If you’re staying for more than a couple of days, invest in an Oyster card, which gives you discounted travel on all forms of transport. You pre-load the card with credit, then touch the card to a reader when you enter and exit a train or underground station or hop on a bus. You’re charged a lot less for a single journey, and there’s a maximum daily limit that you can pay. You can also get a seven-day pass loaded onto an Oyster card, which is quite a good option for tourists. Taxis in London aren’t cheap but tend to be safe and clean.
Getting to and from the airport can be a mission or not at all depending on which airport you’re flying into or our of. To get to London Heathrow, just hop on the Piccadilly Underground line and pay the normal Tube fare. London City is accessible from the Docklands Light Railway (part of the Tube network too). Gatwick and Stansted have their own special trains (Gatwick Express and Stansted Express respectively). The Gatwick Express is £28.80 return, £16.90 one-way, the Stansted equivalent is £25/£15. Luton also has a train service but the train station is linked to the airport by a free shuttle bus, one-way tickets to the city cost £9.90.
Attractions — free
London is an amazing city architecturally, just wander around its streets and look at the buildings. People-watching is equally rewarding, as is wandering around one of London’s many markets. Many of London’s museums and art galleries are free to enter, start with a wander along Southbank to visit the Tate Modern.
Attractions — seasonal
There’s always something going on in London, from sporting events like tennis at Wimbledon and the Ascot horse races, to events like the Chelsea Flower Show. There are celebrations all over the city for Christmas and New Year’s Eve, and almost every other major holiday will be well-represented somewhere in town.
Attractions — paid
There is an overwhelming large number of attractions in London, from theatre performances to family attractions like Legoland and the London Dungeons. The London Eye is expensive but gives an awesome view of London, while the Tower of London is a must for history buffs. Kew gardens is a feast for the botanical senses, and Greenwich is the place to go if you’re interested in the measurement of time.

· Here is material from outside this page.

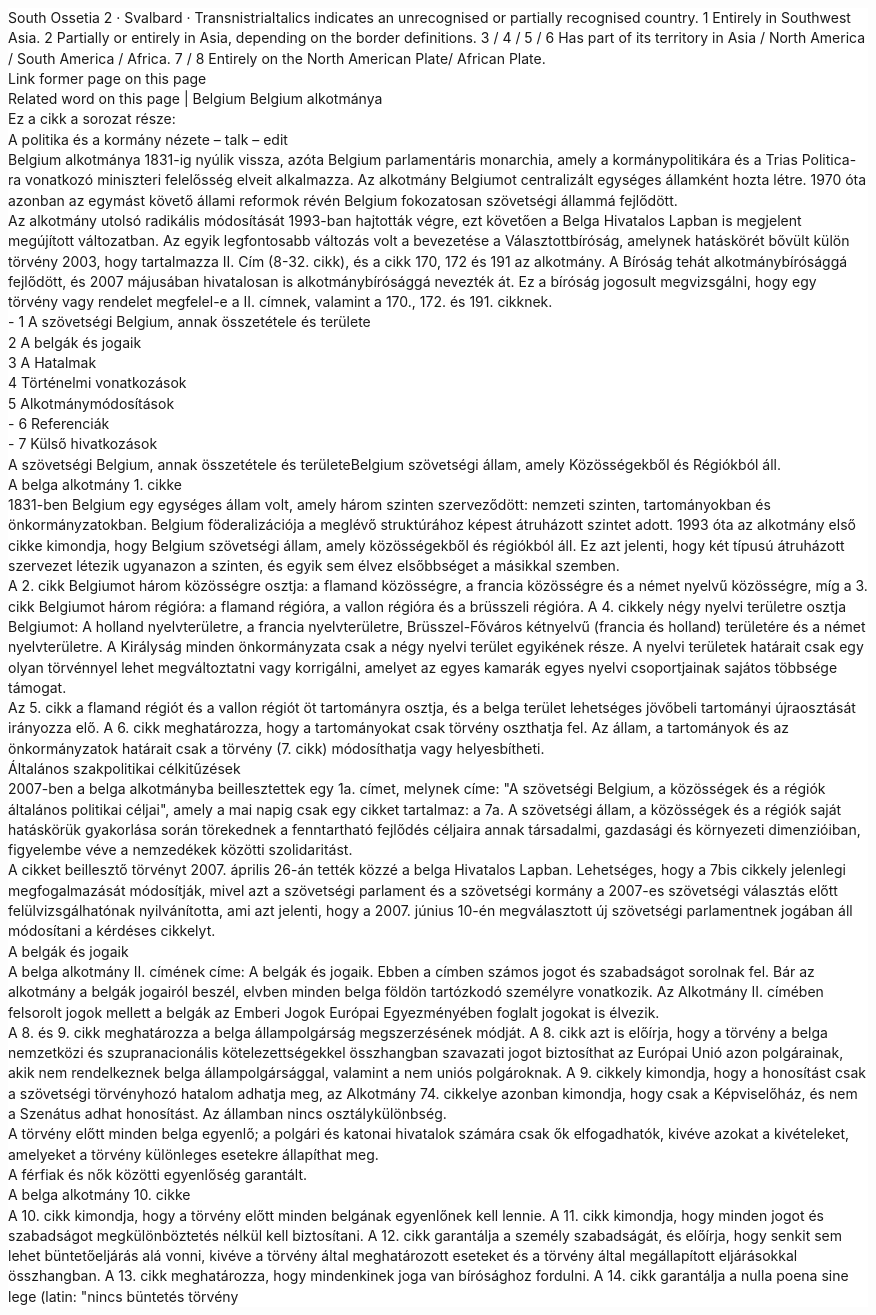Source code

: South Ossetia 2 · Svalbard · TransnistriaItalics indicates an unrecognised or partially recognised country. 1 Entirely in Southwest Asia. 2 Partially or entirely in Asia, depending on the border definitions. 3 / 4 / 5 / 6 Has part of its territory in Asia / North America / South America / Africa. 7 / 8 Entirely on the North American Plate/ African Plate.<br/>Link former page on this page<br/>Related word on this page | Belgium Belgium alkotmánya<br/>Ez a cikk a sorozat része:<br/>A politika és a kormány nézete – talk – edit<br/>Belgium alkotmánya 1831-ig nyúlik vissza, azóta Belgium parlamentáris monarchia, amely a kormánypolitikára és a Trias Politica-ra vonatkozó miniszteri felelősség elveit alkalmazza. Az alkotmány Belgiumot centralizált egységes államként hozta létre. 1970 óta azonban az egymást követő állami reformok révén Belgium fokozatosan szövetségi állammá fejlődött.<br/>Az alkotmány utolsó radikális módosítását 1993-ban hajtották végre, ezt követően a Belga Hivatalos Lapban is megjelent megújított változatban. Az egyik legfontosabb változás volt a bevezetése a Választottbíróság, amelynek hatáskörét bővült külön törvény 2003, hogy tartalmazza II. Cím (8-32. cikk), és a cikk 170, 172 és 191 az alkotmány. A Bíróság tehát alkotmánybírósággá fejlődött, és 2007 májusában hivatalosan is alkotmánybírósággá nevezték át. Ez a bíróság jogosult megvizsgálni, hogy egy törvény vagy rendelet megfelel-e a II. címnek, valamint a 170., 172. és 191. cikknek.<br/>- 1 A szövetségi Belgium, annak összetétele és területe<br/>2 A belgák és jogaik<br/>3 A Hatalmak<br/>4 Történelmi vonatkozások<br/>5 Alkotmánymódosítások<br/>- 6 Referenciák<br/>- 7 Külső hivatkozások<br/>A szövetségi Belgium, annak összetétele és területeBelgium szövetségi állam, amely Közösségekből és Régiókból áll.<br/>A belga alkotmány 1. cikke<br/>1831-ben Belgium egy egységes állam volt, amely három szinten szerveződött: nemzeti szinten, tartományokban és önkormányzatokban. Belgium föderalizációja a meglévő struktúrához képest átruházott szintet adott. 1993 óta az alkotmány első cikke kimondja, hogy Belgium szövetségi állam, amely közösségekből és régiókból áll. Ez azt jelenti, hogy két típusú átruházott szervezet létezik ugyanazon a szinten, és egyik sem élvez elsőbbséget a másikkal szemben.<br/>A 2. cikk Belgiumot három közösségre osztja: a flamand közösségre, a francia közösségre és a német nyelvű közösségre, míg a 3. cikk Belgiumot három régióra: a flamand régióra, a vallon régióra és a brüsszeli régióra. A 4. cikkely négy nyelvi területre osztja Belgiumot: A holland nyelvterületre, a francia nyelvterületre, Brüsszel-Főváros kétnyelvű (francia és holland) területére és a német nyelvterületre. A Királyság minden önkormányzata csak a négy nyelvi terület egyikének része. A nyelvi területek határait csak egy olyan törvénnyel lehet megváltoztatni vagy korrigálni, amelyet az egyes kamarák egyes nyelvi csoportjainak sajátos többsége támogat.<br/>Az 5. cikk a flamand régiót és a vallon régiót öt tartományra osztja, és a belga terület lehetséges jövőbeli tartományi újraosztását irányozza elő. A 6. cikk meghatározza, hogy a tartományokat csak törvény oszthatja fel. Az állam, a tartományok és az önkormányzatok határait csak a törvény (7. cikk) módosíthatja vagy helyesbítheti.<br/>Általános szakpolitikai célkitűzések<br/>2007-ben a belga alkotmányba beillesztettek egy 1a. címet, melynek címe: "A szövetségi Belgium, a közösségek és a régiók általános politikai céljai", amely a mai napig csak egy cikket tartalmaz: a 7a. A szövetségi állam, a közösségek és a régiók saját hatáskörük gyakorlása során törekednek a fenntartható fejlődés céljaira annak társadalmi, gazdasági és környezeti dimenzióiban, figyelembe véve a nemzedékek közötti szolidaritást.<br/>A cikket beillesztő törvényt 2007. április 26-án tették közzé a belga Hivatalos Lapban. Lehetséges, hogy a 7bis cikkely jelenlegi megfogalmazását módosítják, mivel azt a szövetségi parlament és a szövetségi kormány a 2007-es szövetségi választás előtt felülvizsgálhatónak nyilvánította, ami azt jelenti, hogy a 2007. június 10-én megválasztott új szövetségi parlamentnek jogában áll módosítani a kérdéses cikkelyt.<br/>A belgák és jogaik<br/>A belga alkotmány II. címének címe: A belgák és jogaik. Ebben a címben számos jogot és szabadságot sorolnak fel. Bár az alkotmány a belgák jogairól beszél, elvben minden belga földön tartózkodó személyre vonatkozik. Az Alkotmány II. címében felsorolt jogok mellett a belgák az Emberi Jogok Európai Egyezményében foglalt jogokat is élvezik.<br/>A 8. és 9. cikk meghatározza a belga állampolgárság megszerzésének módját. A 8. cikk azt is előírja, hogy a törvény a belga nemzetközi és szupranacionális kötelezettségekkel összhangban szavazati jogot biztosíthat az Európai Unió azon polgárainak, akik nem rendelkeznek belga állampolgársággal, valamint a nem uniós polgároknak. A 9. cikkely kimondja, hogy a honosítást csak a szövetségi törvényhozó hatalom adhatja meg, az Alkotmány 74. cikkelye azonban kimondja, hogy csak a Képviselőház, és nem a Szenátus adhat honosítást. Az államban nincs osztálykülönbség.<br/>A törvény előtt minden belga egyenlő; a polgári és katonai hivatalok számára csak ők elfogadhatók, kivéve azokat a kivételeket, amelyeket a törvény különleges esetekre állapíthat meg.<br/>A férfiak és nők közötti egyenlőség garantált.<br/>A belga alkotmány 10. cikke<br/>A 10. cikk kimondja, hogy a törvény előtt minden belgának egyenlőnek kell lennie. A 11. cikk kimondja, hogy minden jogot és szabadságot megkülönböztetés nélkül kell biztosítani. A 12. cikk garantálja a személy szabadságát, és előírja, hogy senkit sem lehet büntetőeljárás alá vonni, kivéve a törvény által meghatározott eseteket és a törvény által megállapított eljárásokkal összhangban. A 13. cikk meghatározza, hogy mindenkinek joga van bírósághoz fordulni. A 14. cikk garantálja a nulla poena sine lege (latin: "nincs büntetés törvény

Another thing you might want to check out is the London Pass, which has a lot of the really popular touristy attractions on it. By looking at passes like this you can see the kinds of things that people find attractive, then decide if it’s for you. You don’t get some of the non-commercial recommendations but you get a good idea of what’s around.
Name: London, England.
Place: Capital of the United Kingdom, located in the central south-east of England.
Population: 7.6 million.
Known for: Red double-decker buses, Big Ben, the London Eye.
Temperatures: Winter 2-9ºC, summer 11-23ºC.

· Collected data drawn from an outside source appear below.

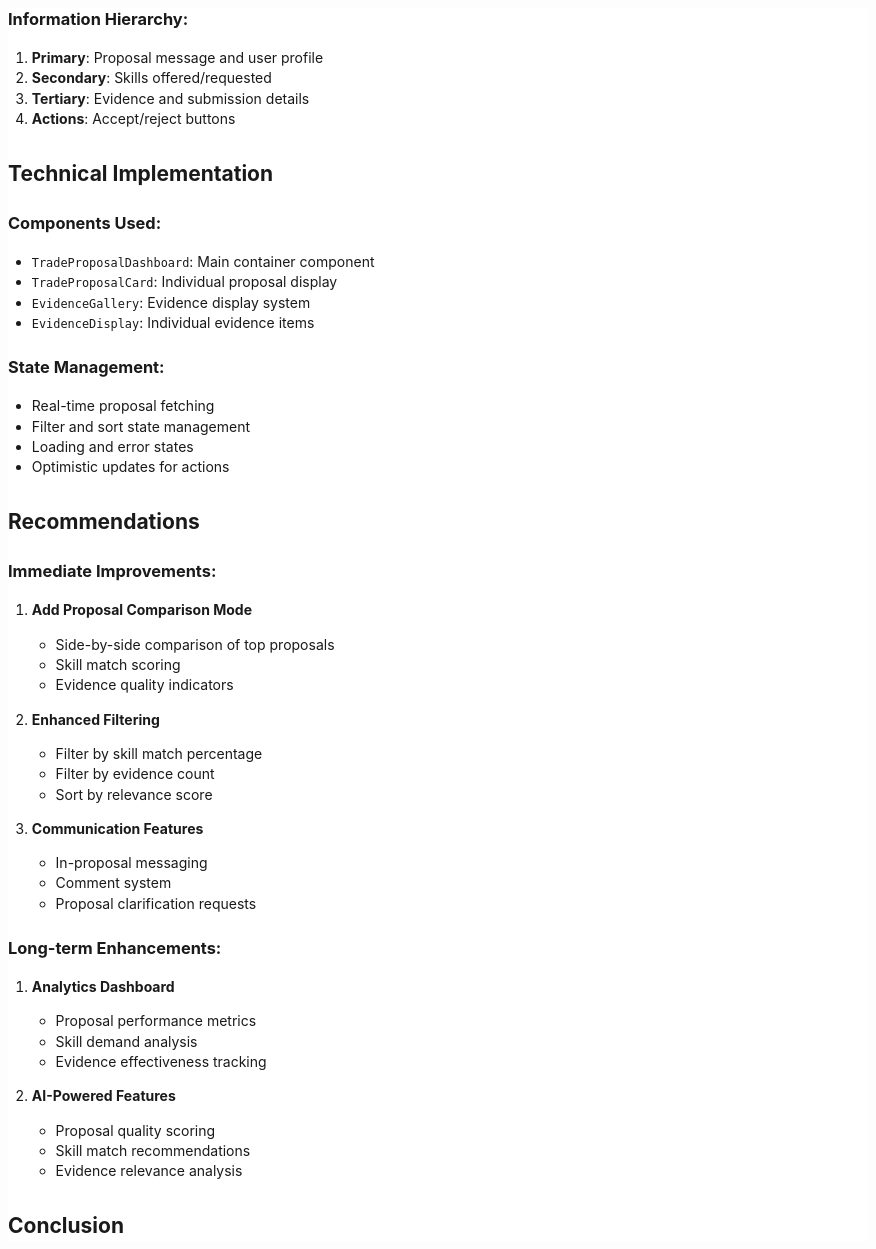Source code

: ### **Information Hierarchy:**
1. **Primary**: Proposal message and user profile
2. **Secondary**: Skills offered/requested
3. **Tertiary**: Evidence and submission details
4. **Actions**: Accept/reject buttons

## Technical Implementation

### **Components Used:**
- `TradeProposalDashboard`: Main container component
- `TradeProposalCard`: Individual proposal display
- `EvidenceGallery`: Evidence display system
- `EvidenceDisplay`: Individual evidence items

### **State Management:**
- Real-time proposal fetching
- Filter and sort state management
- Loading and error states
- Optimistic updates for actions

## Recommendations

### **Immediate Improvements:**
1. **Add Proposal Comparison Mode**
   - Side-by-side comparison of top proposals
   - Skill match scoring
   - Evidence quality indicators

2. **Enhanced Filtering**
   - Filter by skill match percentage
   - Filter by evidence count
   - Sort by relevance score

3. **Communication Features**
   - In-proposal messaging
   - Comment system
   - Proposal clarification requests

### **Long-term Enhancements:**
1. **Analytics Dashboard**
   - Proposal performance metrics
   - Skill demand analysis
   - Evidence effectiveness tracking

2. **AI-Powered Features**
   - Proposal quality scoring
   - Skill match recommendations
   - Evidence relevance analysis

## Conclusion
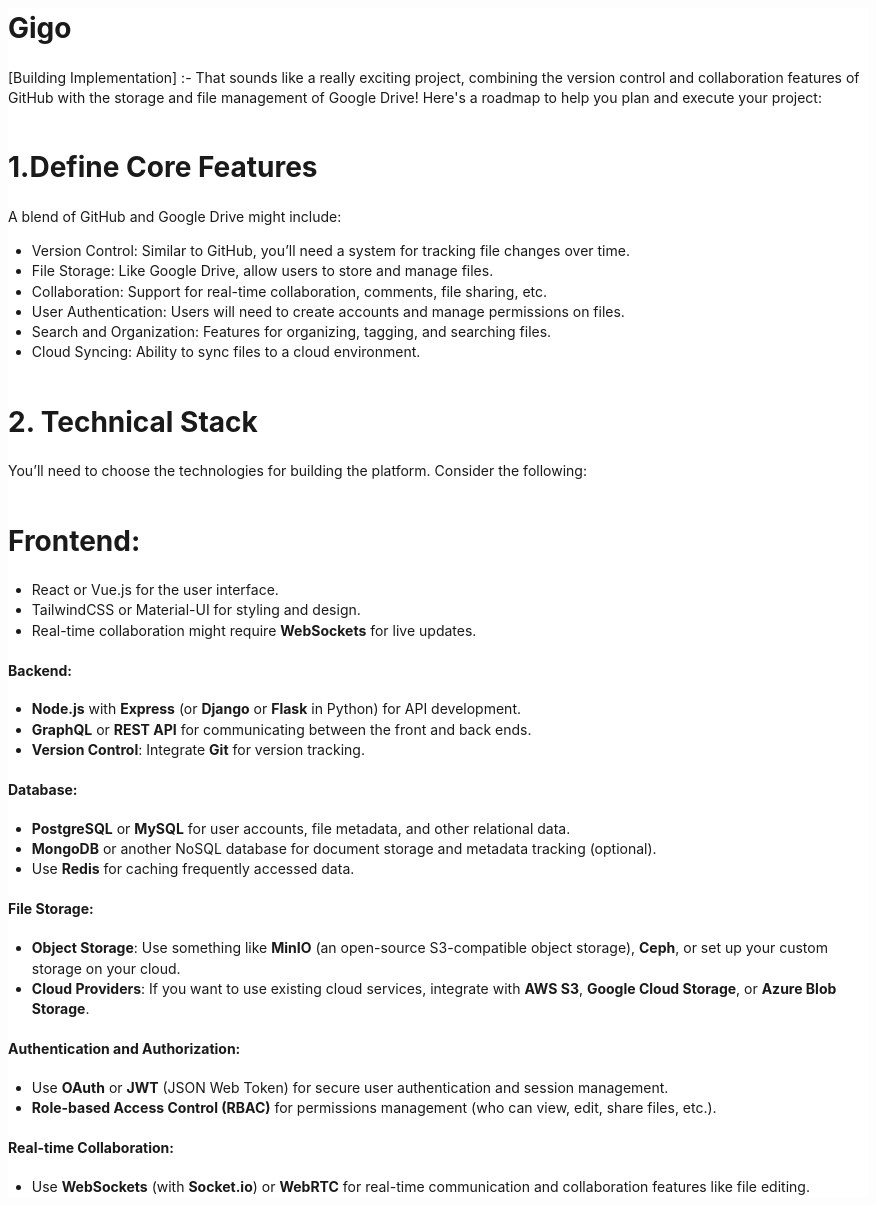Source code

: # Gigo

[Building Implementation] :-
That sounds like a really exciting project, combining the version control and collaboration features of GitHub with the storage and file management of Google Drive! Here's a roadmap to help you plan and execute your project:

 # 1.Define Core Features
A blend of GitHub and Google Drive might include:
   - Version Control: Similar to GitHub, you’ll need a system for tracking file changes over time.
   - File Storage: Like Google Drive, allow users to store and manage files.
   - Collaboration: Support for real-time collaboration, comments, file sharing, etc.
   - User Authentication: Users will need to create accounts and manage permissions on files.
   - Search and Organization: Features for organizing, tagging, and searching files.
   - Cloud Syncing: Ability to sync files to a cloud environment.

# 2. Technical Stack
You’ll need to choose the technologies for building the platform. Consider the following:

# Frontend:
   - React or Vue.js for the user interface.
   - TailwindCSS or Material-UI for styling and design.
   - Real-time collaboration might require **WebSockets** for live updates.

#### **Backend**:
   - **Node.js** with **Express** (or **Django** or **Flask** in Python) for API development.
   - **GraphQL** or **REST API** for communicating between the front and back ends.
   - **Version Control**: Integrate **Git** for version tracking.

#### **Database**:
   - **PostgreSQL** or **MySQL** for user accounts, file metadata, and other relational data.
   - **MongoDB** or another NoSQL database for document storage and metadata tracking (optional).
   - Use **Redis** for caching frequently accessed data.

#### **File Storage**:
   - **Object Storage**: Use something like **MinIO** (an open-source S3-compatible object storage), **Ceph**, or set up your custom storage on your cloud.
   - **Cloud Providers**: If you want to use existing cloud services, integrate with **AWS S3**, **Google Cloud Storage**, or **Azure Blob Storage**.

#### **Authentication and Authorization**:
   - Use **OAuth** or **JWT** (JSON Web Token) for secure user authentication and session management.
   - **Role-based Access Control (RBAC)** for permissions management (who can view, edit, share files, etc.).

#### **Real-time Collaboration**:
   - Use **WebSockets** (with **Socket.io**) or **WebRTC** for real-time communication and collaboration features like file editing.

Airports: Heathrow (LHR) is the largest of London’s five airports, you can also fly to Gatwick (LGW), Luton (LTN), Stansted (STN) or London City (LCY).
Price of a pint: £3.25.
Price of a dorm bed: £8 – £20.
Price of a public transport ticket: Underground £4, bus £2 (or £5.60 for off-peak all-day travel).
There are so many guidebooks for London it’s a bit of a joke. When we first visited we had the Lonely Planet Europe on a Shoestring and that was enough to get oriented with. Now, we don’t tend to use any guidebook at all, although we’ve recently been playing around with the mTrips London iPod/iPhone app, which has some pretty good recommendations on things to do.
Where to next?
London is a central transport hub for trains and coaches to the rest of the country, and for flights to Europe and the rest of the world. From London, the entire world is your oyster – go wherever you want!